(Stored data)
◆ ◆ ◆ ◆

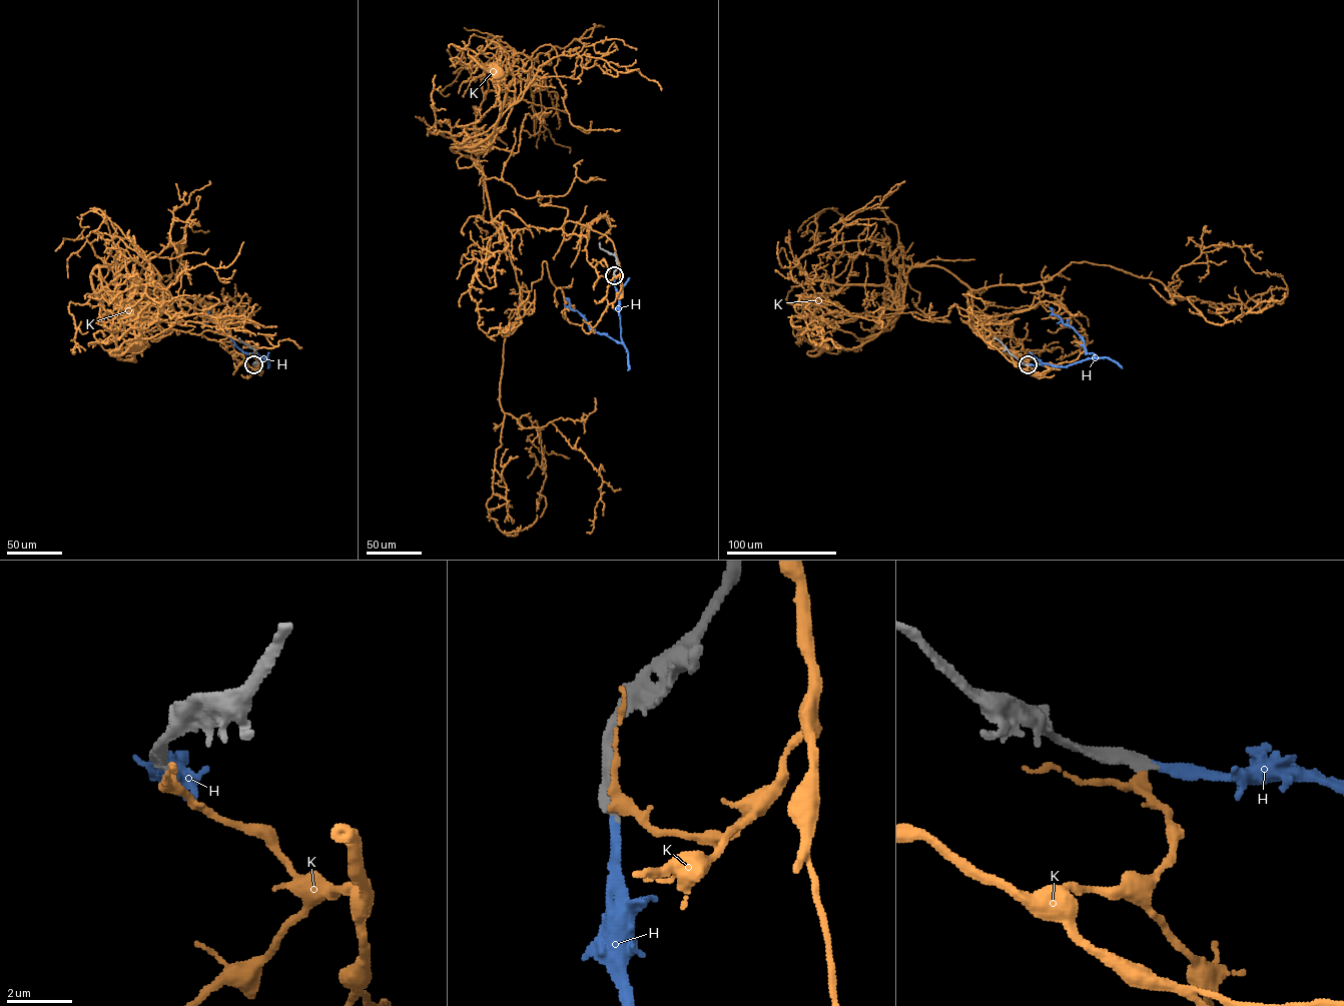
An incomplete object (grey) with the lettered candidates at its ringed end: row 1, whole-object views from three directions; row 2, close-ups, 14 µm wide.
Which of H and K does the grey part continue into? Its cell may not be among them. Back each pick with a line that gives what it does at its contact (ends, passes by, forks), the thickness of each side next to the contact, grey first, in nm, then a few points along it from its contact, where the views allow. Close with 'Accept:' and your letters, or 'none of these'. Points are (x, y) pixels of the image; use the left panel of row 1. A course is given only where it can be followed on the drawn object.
H: it ends | 360/260 nm | via (253, 364), (258, 366), (261, 356), (243, 352), (224, 326), (209, 317), (205, 308)
Accept: H

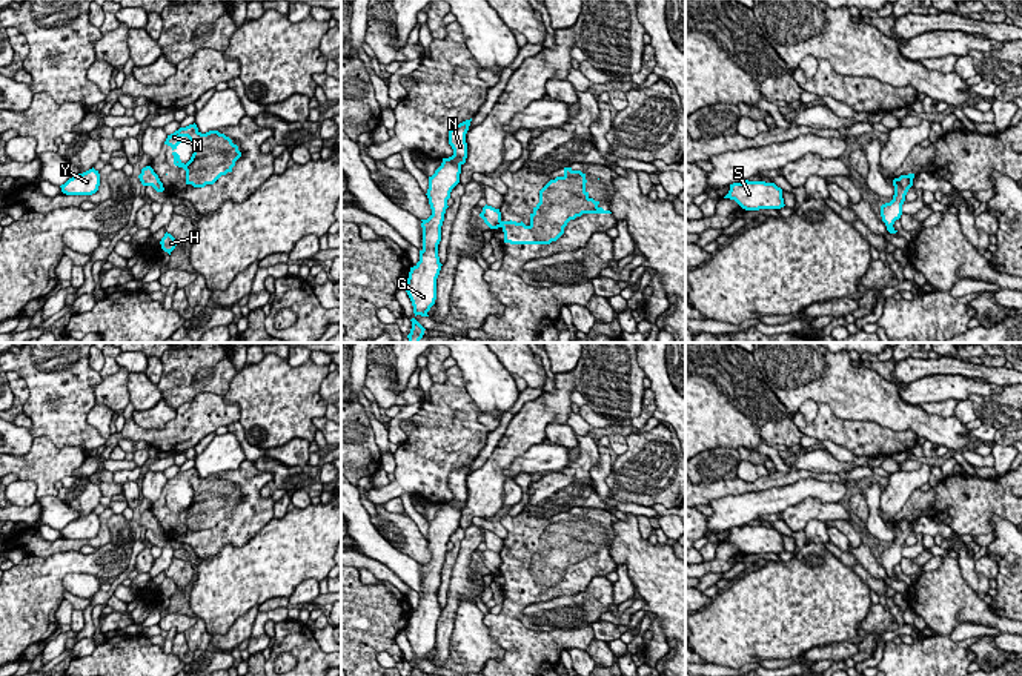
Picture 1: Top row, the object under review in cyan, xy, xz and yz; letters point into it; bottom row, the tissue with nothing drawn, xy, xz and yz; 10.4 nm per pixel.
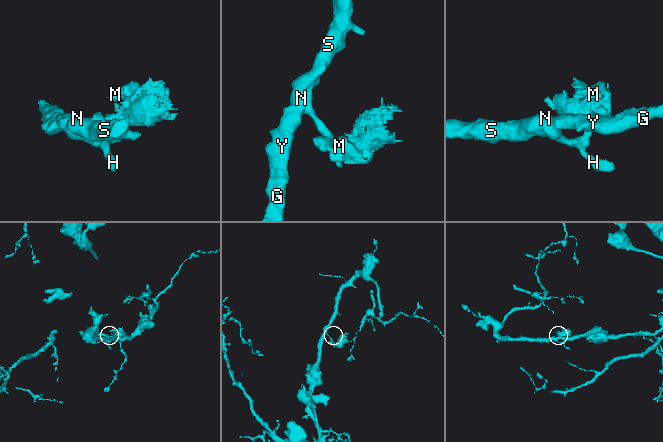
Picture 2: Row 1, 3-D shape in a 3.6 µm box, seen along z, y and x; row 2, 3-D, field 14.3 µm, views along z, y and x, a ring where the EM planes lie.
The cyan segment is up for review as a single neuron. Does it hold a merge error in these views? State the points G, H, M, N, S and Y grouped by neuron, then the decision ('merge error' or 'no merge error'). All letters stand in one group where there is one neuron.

◆ ◆ ◆ ◆

» TO DO
Transcribe each line above verbatim, with the pictures left out.

» TASK SOLUTION
An incomplete object (grey) with the lettered candidates at its ringed end: row 1, whole-object views from three directions; row 2, close-ups, 14 µm wide.
Which of H and K does the grey part continue into? Its cell may not be among them. Back each pick with a line that gives what it does at its contact (ends, passes by, forks), the thickness of each side next to the contact, grey first, in nm, then a few points along it from its contact, where the views allow. Close with 'Accept:' and your letters, or 'none of these'. Points are (x, y) pixels of the image; use the left panel of row 1. A course is given only where it can be followed on the drawn object.
H: it ends | 360/260 nm | via (253, 364), (258, 366), (261, 356), (243, 352), (224, 326), (209, 317), (205, 308)
Accept: H

Picture 1: Top row, the object under review in cyan, xy, xz and yz; letters point into it; bottom row, the tissue with nothing drawn, xy, xz and yz; 10.4 nm per pixel.
Picture 2: Row 1, 3-D shape in a 3.6 µm box, seen along z, y and x; row 2, 3-D, field 14.3 µm, views along z, y and x, a ring where the EM planes lie.
The cyan segment is up for review as a single neuron. Does it hold a merge error in these views? State the points G, H, M, N, S and Y grouped by neuron, then the decision ('merge error' or 'no merge error'). All letters stand in one group where there is one neuron.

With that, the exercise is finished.